Material for this exercise:
━━━━━━━━

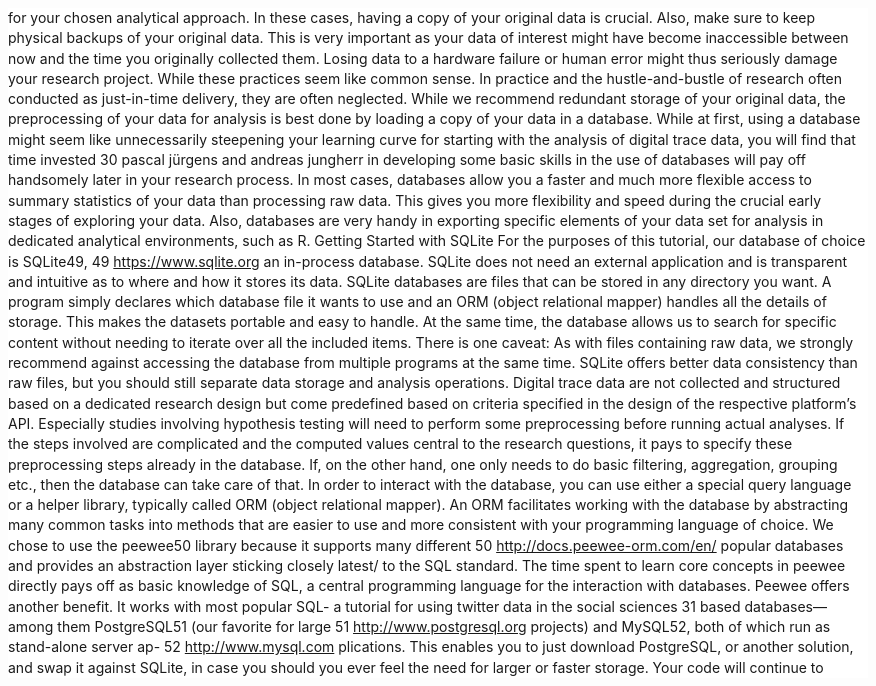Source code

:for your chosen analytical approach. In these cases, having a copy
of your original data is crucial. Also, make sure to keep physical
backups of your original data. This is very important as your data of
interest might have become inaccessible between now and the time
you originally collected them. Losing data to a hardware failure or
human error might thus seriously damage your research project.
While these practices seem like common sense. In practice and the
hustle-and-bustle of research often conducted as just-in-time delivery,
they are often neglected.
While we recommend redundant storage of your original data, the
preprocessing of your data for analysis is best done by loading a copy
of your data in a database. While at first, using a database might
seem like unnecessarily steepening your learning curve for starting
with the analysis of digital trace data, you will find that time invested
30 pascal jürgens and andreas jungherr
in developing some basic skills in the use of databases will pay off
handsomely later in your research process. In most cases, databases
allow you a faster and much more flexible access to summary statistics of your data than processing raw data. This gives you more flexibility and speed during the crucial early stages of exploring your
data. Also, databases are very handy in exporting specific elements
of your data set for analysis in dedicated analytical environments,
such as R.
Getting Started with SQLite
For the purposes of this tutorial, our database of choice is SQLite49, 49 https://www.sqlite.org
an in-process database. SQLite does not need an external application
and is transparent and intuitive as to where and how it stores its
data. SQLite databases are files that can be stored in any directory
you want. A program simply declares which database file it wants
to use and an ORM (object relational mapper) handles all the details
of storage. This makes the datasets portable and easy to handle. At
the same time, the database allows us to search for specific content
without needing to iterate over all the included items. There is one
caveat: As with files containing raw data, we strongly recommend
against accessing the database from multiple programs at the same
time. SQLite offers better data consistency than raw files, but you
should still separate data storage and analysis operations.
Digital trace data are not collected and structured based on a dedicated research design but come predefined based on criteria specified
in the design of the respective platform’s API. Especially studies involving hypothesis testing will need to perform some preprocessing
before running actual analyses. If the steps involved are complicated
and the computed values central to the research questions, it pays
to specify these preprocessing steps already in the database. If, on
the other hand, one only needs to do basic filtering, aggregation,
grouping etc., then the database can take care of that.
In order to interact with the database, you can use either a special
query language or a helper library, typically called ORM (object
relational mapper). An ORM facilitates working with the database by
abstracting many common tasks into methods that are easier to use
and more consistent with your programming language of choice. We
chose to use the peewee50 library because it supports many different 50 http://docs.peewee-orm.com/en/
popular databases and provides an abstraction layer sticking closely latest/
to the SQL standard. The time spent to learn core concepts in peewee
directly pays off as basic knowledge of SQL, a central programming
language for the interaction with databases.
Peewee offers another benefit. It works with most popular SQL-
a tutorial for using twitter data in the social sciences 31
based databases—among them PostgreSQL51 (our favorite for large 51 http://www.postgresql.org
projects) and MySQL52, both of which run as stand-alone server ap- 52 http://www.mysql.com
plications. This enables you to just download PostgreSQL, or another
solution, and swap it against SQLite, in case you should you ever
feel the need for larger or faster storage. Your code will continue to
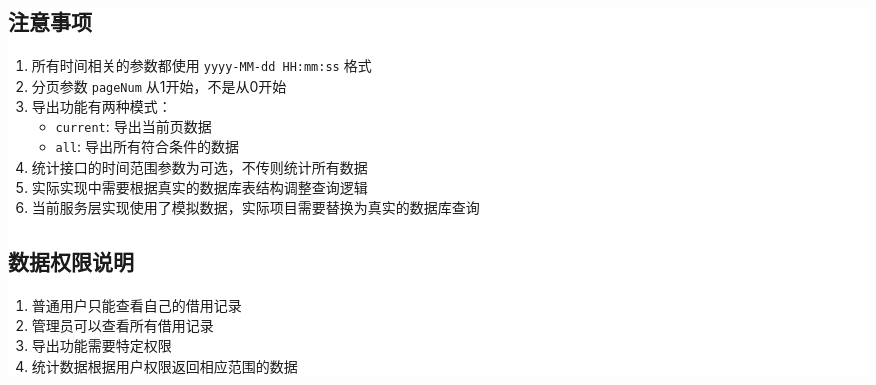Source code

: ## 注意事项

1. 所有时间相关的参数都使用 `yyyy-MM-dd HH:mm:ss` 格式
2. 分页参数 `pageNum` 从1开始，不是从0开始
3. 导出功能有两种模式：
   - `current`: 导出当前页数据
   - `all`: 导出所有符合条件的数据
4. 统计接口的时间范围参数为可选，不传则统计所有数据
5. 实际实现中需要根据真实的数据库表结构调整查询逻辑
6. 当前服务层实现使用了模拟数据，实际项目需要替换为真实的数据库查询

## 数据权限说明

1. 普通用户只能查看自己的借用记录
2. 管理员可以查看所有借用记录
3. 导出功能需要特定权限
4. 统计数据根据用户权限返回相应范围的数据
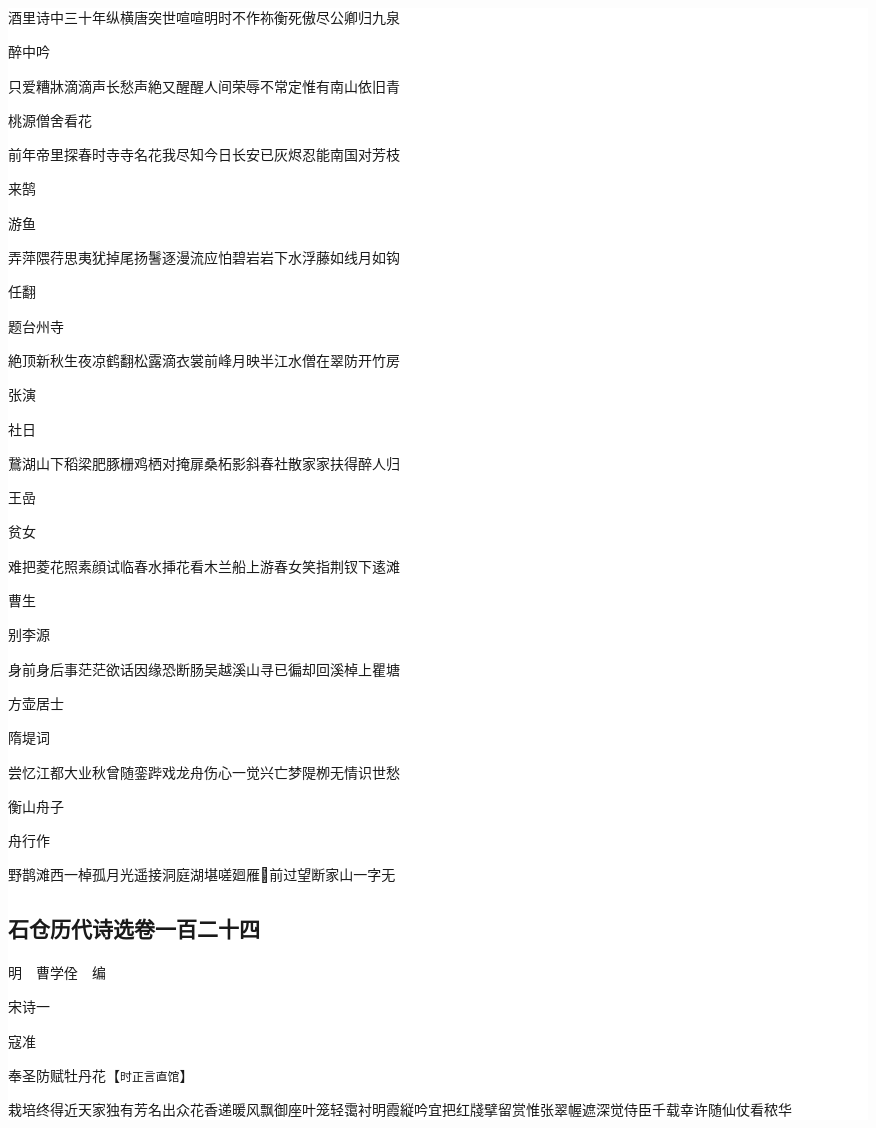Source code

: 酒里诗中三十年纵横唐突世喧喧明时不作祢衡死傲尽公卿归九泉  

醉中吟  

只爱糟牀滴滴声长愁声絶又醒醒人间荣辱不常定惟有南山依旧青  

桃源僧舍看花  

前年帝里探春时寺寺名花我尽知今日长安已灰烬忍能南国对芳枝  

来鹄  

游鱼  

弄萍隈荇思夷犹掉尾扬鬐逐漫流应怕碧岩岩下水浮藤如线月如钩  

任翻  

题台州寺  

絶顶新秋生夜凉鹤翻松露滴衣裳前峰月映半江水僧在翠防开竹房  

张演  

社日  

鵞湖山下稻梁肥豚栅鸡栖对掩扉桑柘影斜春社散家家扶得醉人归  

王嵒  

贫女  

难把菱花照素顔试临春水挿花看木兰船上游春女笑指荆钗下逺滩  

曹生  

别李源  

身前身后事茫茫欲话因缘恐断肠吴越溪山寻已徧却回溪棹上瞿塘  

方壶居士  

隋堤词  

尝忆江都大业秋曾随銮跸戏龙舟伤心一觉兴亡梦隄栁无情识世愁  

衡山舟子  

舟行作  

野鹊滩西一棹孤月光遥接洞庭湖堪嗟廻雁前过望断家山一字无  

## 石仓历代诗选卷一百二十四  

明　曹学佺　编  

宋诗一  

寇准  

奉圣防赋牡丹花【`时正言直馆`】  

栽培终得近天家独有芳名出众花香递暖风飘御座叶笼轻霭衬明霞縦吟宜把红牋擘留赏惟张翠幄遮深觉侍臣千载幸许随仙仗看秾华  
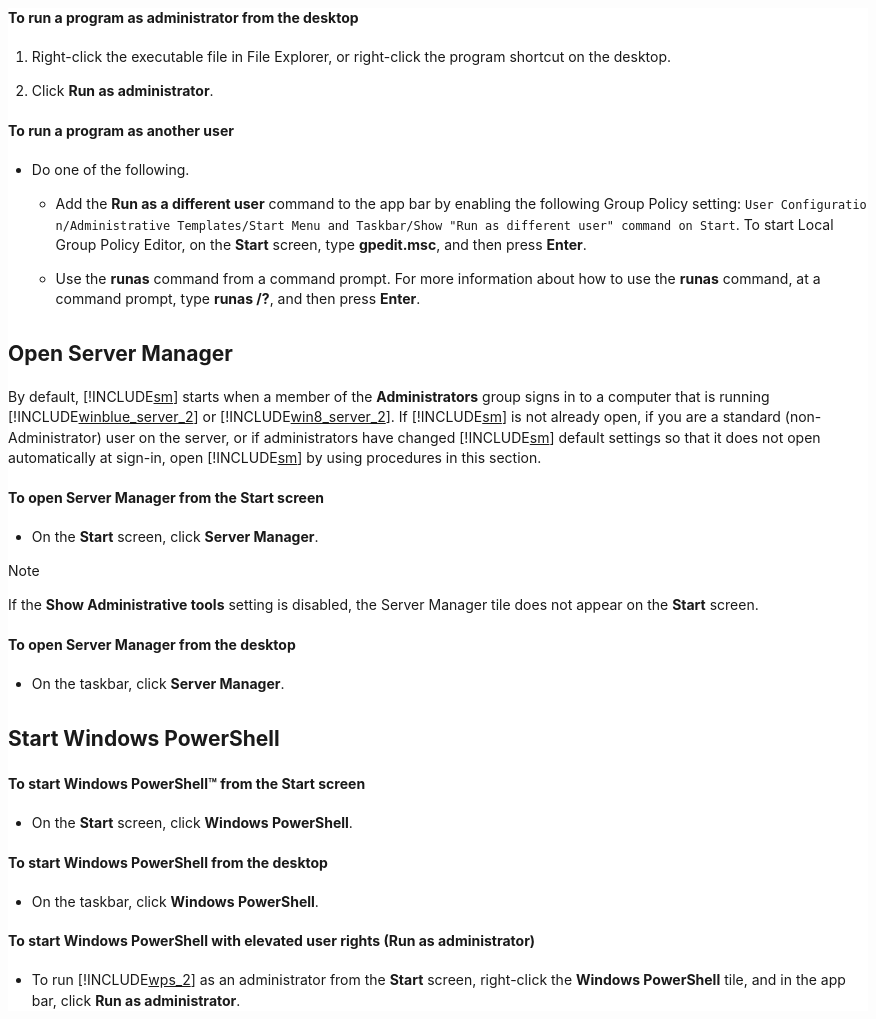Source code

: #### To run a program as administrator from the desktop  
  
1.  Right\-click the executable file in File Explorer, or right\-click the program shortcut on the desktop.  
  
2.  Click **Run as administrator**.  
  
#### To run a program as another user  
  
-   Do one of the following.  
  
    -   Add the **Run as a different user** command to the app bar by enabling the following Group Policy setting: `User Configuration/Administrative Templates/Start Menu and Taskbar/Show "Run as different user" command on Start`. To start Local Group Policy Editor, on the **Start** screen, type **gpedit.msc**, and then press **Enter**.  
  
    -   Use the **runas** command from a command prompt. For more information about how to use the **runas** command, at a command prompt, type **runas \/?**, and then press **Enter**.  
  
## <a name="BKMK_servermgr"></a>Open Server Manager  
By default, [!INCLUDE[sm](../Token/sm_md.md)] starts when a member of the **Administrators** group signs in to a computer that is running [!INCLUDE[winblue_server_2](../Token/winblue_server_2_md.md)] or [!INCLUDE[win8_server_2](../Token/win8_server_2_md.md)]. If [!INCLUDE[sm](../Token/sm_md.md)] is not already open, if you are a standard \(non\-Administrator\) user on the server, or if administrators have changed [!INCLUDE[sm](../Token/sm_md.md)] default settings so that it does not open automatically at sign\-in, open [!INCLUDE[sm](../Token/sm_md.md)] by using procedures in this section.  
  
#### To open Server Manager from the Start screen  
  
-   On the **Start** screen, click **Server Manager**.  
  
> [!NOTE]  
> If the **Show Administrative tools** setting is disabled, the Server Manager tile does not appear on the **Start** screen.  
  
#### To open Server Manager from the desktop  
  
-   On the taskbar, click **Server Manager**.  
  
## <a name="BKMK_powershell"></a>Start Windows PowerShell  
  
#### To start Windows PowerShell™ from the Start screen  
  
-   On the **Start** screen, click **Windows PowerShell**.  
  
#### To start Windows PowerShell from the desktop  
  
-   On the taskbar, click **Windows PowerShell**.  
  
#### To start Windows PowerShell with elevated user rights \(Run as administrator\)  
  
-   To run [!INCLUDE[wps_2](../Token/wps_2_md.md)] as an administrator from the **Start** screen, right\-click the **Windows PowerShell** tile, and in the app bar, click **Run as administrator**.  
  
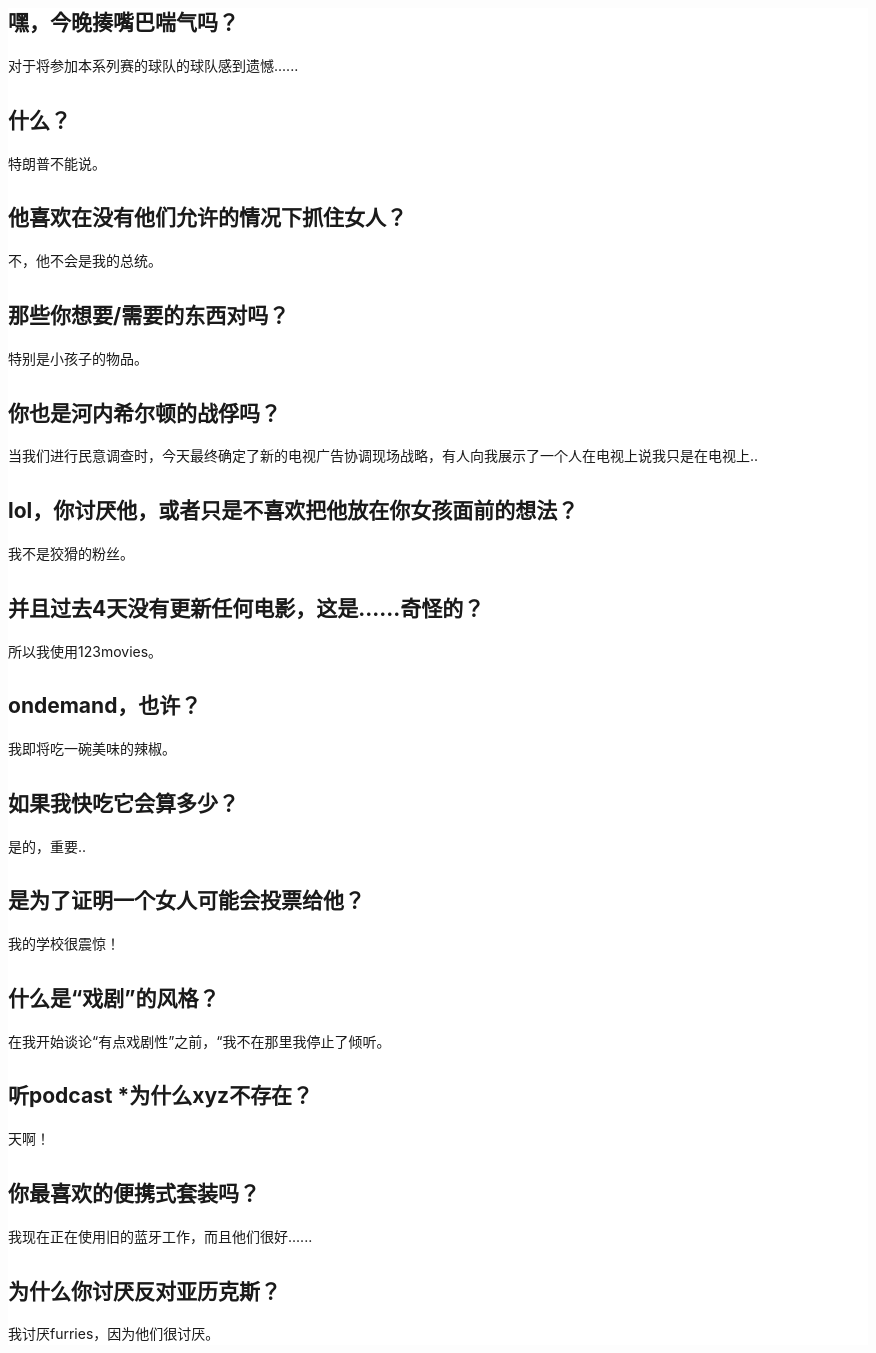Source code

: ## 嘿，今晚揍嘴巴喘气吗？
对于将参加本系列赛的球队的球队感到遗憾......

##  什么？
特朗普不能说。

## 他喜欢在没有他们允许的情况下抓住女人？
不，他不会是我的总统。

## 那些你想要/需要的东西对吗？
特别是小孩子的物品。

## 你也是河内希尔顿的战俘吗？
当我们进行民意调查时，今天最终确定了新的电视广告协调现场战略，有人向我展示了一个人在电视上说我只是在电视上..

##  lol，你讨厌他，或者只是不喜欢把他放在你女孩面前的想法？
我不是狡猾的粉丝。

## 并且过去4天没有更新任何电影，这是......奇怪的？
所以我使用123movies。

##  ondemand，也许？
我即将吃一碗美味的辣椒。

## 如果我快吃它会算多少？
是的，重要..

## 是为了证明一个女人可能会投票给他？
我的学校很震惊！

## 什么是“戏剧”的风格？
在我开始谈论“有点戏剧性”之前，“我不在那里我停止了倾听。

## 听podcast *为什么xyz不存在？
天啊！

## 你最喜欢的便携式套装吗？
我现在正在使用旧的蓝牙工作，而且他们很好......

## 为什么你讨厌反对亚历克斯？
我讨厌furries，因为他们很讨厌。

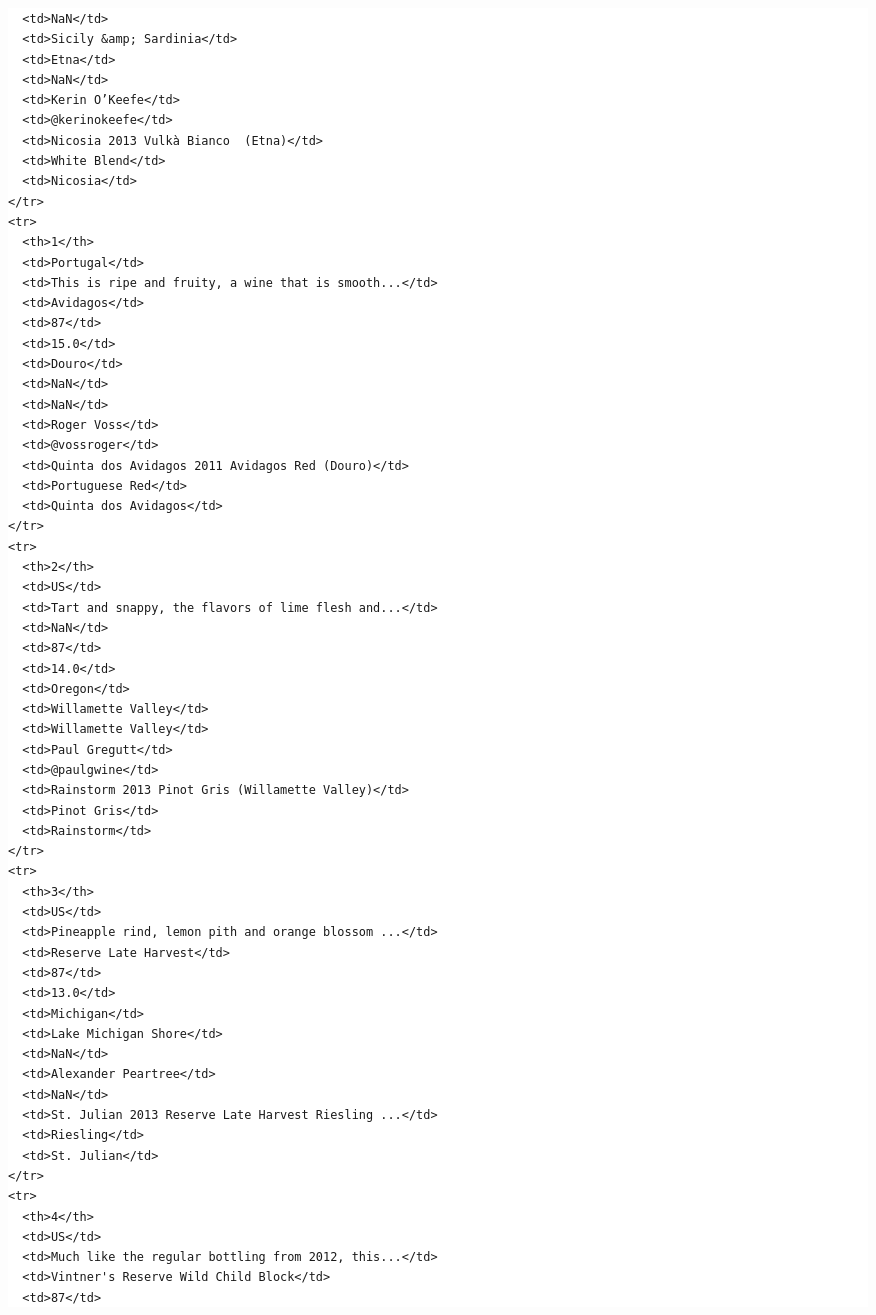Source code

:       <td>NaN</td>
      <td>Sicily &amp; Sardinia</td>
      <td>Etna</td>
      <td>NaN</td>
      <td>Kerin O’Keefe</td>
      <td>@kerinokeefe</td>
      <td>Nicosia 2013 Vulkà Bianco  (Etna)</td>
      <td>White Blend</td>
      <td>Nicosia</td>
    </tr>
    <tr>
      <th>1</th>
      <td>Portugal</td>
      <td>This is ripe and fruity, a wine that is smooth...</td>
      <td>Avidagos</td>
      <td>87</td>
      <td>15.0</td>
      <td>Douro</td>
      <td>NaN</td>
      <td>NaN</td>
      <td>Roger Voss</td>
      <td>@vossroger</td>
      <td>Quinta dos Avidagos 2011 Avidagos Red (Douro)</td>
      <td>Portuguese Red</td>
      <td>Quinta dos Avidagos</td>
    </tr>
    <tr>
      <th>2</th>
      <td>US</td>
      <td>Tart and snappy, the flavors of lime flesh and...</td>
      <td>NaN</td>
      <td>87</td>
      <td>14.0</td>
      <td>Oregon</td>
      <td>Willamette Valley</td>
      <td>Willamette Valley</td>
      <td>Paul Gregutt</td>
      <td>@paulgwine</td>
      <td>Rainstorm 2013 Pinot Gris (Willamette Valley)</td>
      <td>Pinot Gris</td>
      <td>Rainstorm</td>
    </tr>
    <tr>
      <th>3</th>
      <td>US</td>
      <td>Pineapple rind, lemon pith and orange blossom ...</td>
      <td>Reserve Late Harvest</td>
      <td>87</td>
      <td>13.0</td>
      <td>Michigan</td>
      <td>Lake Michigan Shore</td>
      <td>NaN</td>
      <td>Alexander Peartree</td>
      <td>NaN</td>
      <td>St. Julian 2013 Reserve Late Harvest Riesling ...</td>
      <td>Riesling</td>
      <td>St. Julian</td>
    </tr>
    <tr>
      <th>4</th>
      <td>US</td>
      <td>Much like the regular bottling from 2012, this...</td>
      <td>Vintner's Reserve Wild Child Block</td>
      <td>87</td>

━━━━━━━━

What you should do: Please copy, exactly as written, every line in the listing above from the line with "preprocessing of your" up to and including the line with "with the analysis".

Finished exercise:
preprocessing of your data for analysis is best done by loading a copy
of your data in a database. While at first, using a database might
seem like unnecessarily steepening your learning curve for starting
with the analysis of digital trace data, you will find that time invested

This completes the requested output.